Mets Spring Training Experience, Not What It Used To Be
It was nearly a yearly event from 2016 to 2019, that I would take my baseball teams and trek over to the east coast of Florida to visit the Mets Spring Training workouts. Now of course, I did it to bring the game more to life for the kids by having some of my buddies meet with them, like T.J. Rivera, Chasen Bradford, and Dilson Herrera, to name a few. And the overall experience was always great, as my teams got a chance to see how the pros worked out and prepared for games.
It has been three spring trainings since I have traveled over from our home in Cape Coral, FL and one, because of the Covid Pandemic in 2020 that shut down baseball and then just being busy with the family. But it’s a trip that I always look forward to, but maybe a bit more then the kiddos, I mean I am a Mets fan after-all.
So this year, I decided I would invite my Babe Ruth team and take the almost three hour trip to see my beloved Mets.

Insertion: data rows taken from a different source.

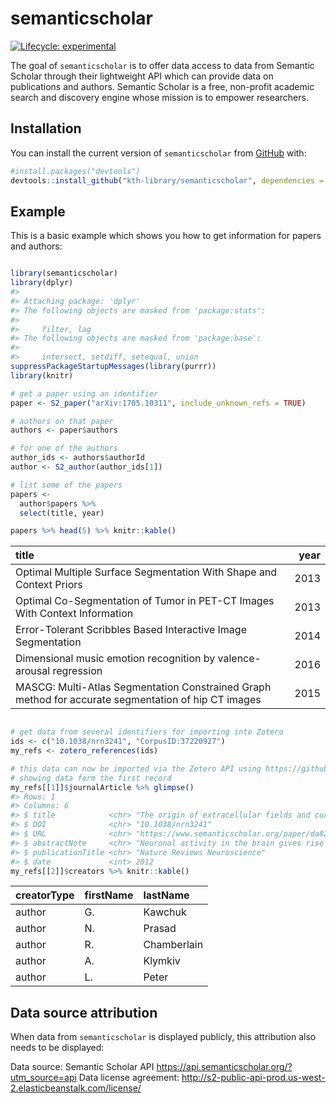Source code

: 
<!-- README.md is generated from README.Rmd. Please edit that file -->

# semanticscholar

<!-- badges: start -->

[![Lifecycle:
experimental](https://img.shields.io/badge/lifecycle-experimental-orange.svg)](https://www.tidyverse.org/lifecycle/#experimental)
<!-- badges: end -->

The goal of `semanticscholar` is to offer data access to data from
Semantic Scholar through their lightweight API which can provide data on
publications and authors. Semantic Scholar is a free, non-profit
academic search and discovery engine whose mission is to empower
researchers.

## Installation

You can install the current version of `semanticscholar` from
[GitHub](https://github.com/kth-library/semanticscholar) with:

``` r
#install.packages("devtools")
devtools::install_github("kth-library/semanticscholar", dependencies = TRUE)
```

## Example

This is a basic example which shows you how to get information for
papers and authors:

``` r

library(semanticscholar)
library(dplyr)
#> 
#> Attaching package: 'dplyr'
#> The following objects are masked from 'package:stats':
#> 
#>     filter, lag
#> The following objects are masked from 'package:base':
#> 
#>     intersect, setdiff, setequal, union
suppressPackageStartupMessages(library(purrr))
library(knitr)

# get a paper using an identifier
paper <- S2_paper("arXiv:1705.10311", include_unknown_refs = TRUE)

# authors on that paper
authors <- paper$authors

# for one of the authors
author_ids <- authors$authorId
author <- S2_author(author_ids[1])

# list some of the papers
papers <- 
  author$papers %>% 
  select(title, year)

papers %>% head(5) %>% knitr::kable()
```

| title                                                                                               | year |
| :-------------------------------------------------------------------------------------------------- | ---: |
| Optimal Multiple Surface Segmentation With Shape and Context Priors                                 | 2013 |
| Optimal Co-Segmentation of Tumor in PET-CT Images With Context Information                          | 2013 |
| Error-Tolerant Scribbles Based Interactive Image Segmentation                                       | 2014 |
| Dimensional music emotion recognition by valence-arousal regression                                 | 2016 |
| MASCG: Multi-Atlas Segmentation Constrained Graph method for accurate segmentation of hip CT images | 2015 |

``` r

# get data from several identifiers for importing into Zotero
ids <- c("10.1038/nrn3241", "CorpusID:37220927")
my_refs <- zotero_references(ids)

# this data can now be imported via the Zetero API using https://github.com/giocomai/zoteroR
# showing data form the first record
my_refs[[1]]$journalArticle %>% glimpse()
#> Rows: 1
#> Columns: 6
#> $ title            <chr> "The origin of extracellular fields and currents — E…
#> $ DOI              <chr> "10.1038/nrn3241"
#> $ URL              <chr> "https://www.semanticscholar.org/paper/da82f8e6ff009…
#> $ abstractNote     <chr> "Neuronal activity in the brain gives rise to transm…
#> $ publicationTitle <chr> "Nature Reviews Neuroscience"
#> $ date             <int> 2012
my_refs[[2]]$creators %>% knitr::kable()
```

| creatorType | firstName | lastName    |
| :---------- | :-------- | :---------- |
| author      | G.        | Kawchuk     |
| author      | N.        | Prasad      |
| author      | R.        | Chamberlain |
| author      | A.        | Klymkiv     |
| author      | L.        | Peter       |

## Data source attribution

When data from `semanticscholar` is displayed publicly, this attribution
also needs to be displayed:

Data source: Semantic Scholar API
<https://api.semanticscholar.org/?utm_source=api> Data license
agreement:
<http://s2-public-api-prod.us-west-2.elasticbeanstalk.com/license/>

Upon arrival, I realized very quickly how things have changed over the past four years since my last visit.
The one thing that I have loved about the Steven A. Cohen era, is that the Mets have become a team that the fans can truly love again and not just on the field but how he changed the organization in just a short amount of time to involve the fans in the fun. That’s why it was very odd for me to be disappointed in my visit on Monday to the Mets first day of full squad workouts. Where were the players and why was there a sense that fans were not allowed to get too close?
In previous years, the fans had so much access to the players, that you felt like you were part of the organization, if just for one day. The player’s made time to stop and sign autographs for 5, 10, 15 minutes and some even a half hour and make sure that all fans at least got something signed. It has always been great to see that, because spiring training has always been the relaxing time for the players to meet and talk to the fans.
But on Monday, it was different and I noticed it as soon as we arrived. The Mets did make many alterations to the back fields that seemed to allow for better training sessions, and as we arrived, the pitchers were in their sessions, but where were the other players. It was nearly 10:30 am and all the other bigger fields were empty, where in years past, crowds would gather to watch the stars in their warm ups, then over to batting practice and training sessions. You could see all the news reporters hovered near the dugouts as they watched the players get their work in. But on Monday, those sights were no where to be found.
I can’t say there weren’t any sort of workouts going on, but they were very light and not the names that fans flocked to see. As for me, I am ok with watching any Mets player who is on the 40 Man-Roster or a Non-Roster Invitee work out, but most fans want to see the big names with the likes of Francisco Lindor, Pete Alonso, Max Scherzer, or Justin Verlander. Especially when many fans traveled from further than three hours to see their favorite team. Some even traveling from Queens, New York.
Now don’t get me wrong, its not that I am bitter, its just that I was spoiled and taking my teams to see great pro workouts was always the plan. Today it just wasn’t that.
Not sure if that is just how the Mets are doing it, and not other clubs, but it has to be better. Its a fan first sport, or at least its supposed to be. An organization should want their fans to walk away with an experience, create memories and not feel like only their money for tickets or merchandise matter. Now Cohen may not need their money, but I am sure he does want to keep the fan base happy.
It truly makes sense what Jesse Cole, the owner of the Savannah Bananas, has figured out. He created a party atmosphere on the baseball diamond with his Bananas World Tour, and it may not be the baseball we all want to see, but it keeps the fans engaged. All we could hear fans say on Monday was, ‘Where are all the players and why the private workouts.’ And that’s how it seemed, like a team not allowed to interact with the fans.
Could it be Covid changed the fan interaction? Could it be the World Baseball Classic pulling guys away? Or could it be the organization that preaches fan first, in reality are very hesitant to truly allow the fans to interact with the ball players.
My thought is if you are going to grow the game around the fans and want the kids to love the game and grow with the game, then the fans have to truly be first.
I want to say to the guys that took the time on Monday to sign autographs for the fans, they get it. Thank you for caring that much.
But the organization just needs to do better to keep the fan interaction going every year. I hope my team walked away with some sort of positive experience, but when there isn’t much to see, then it’s very hard to keep them engaged for too long.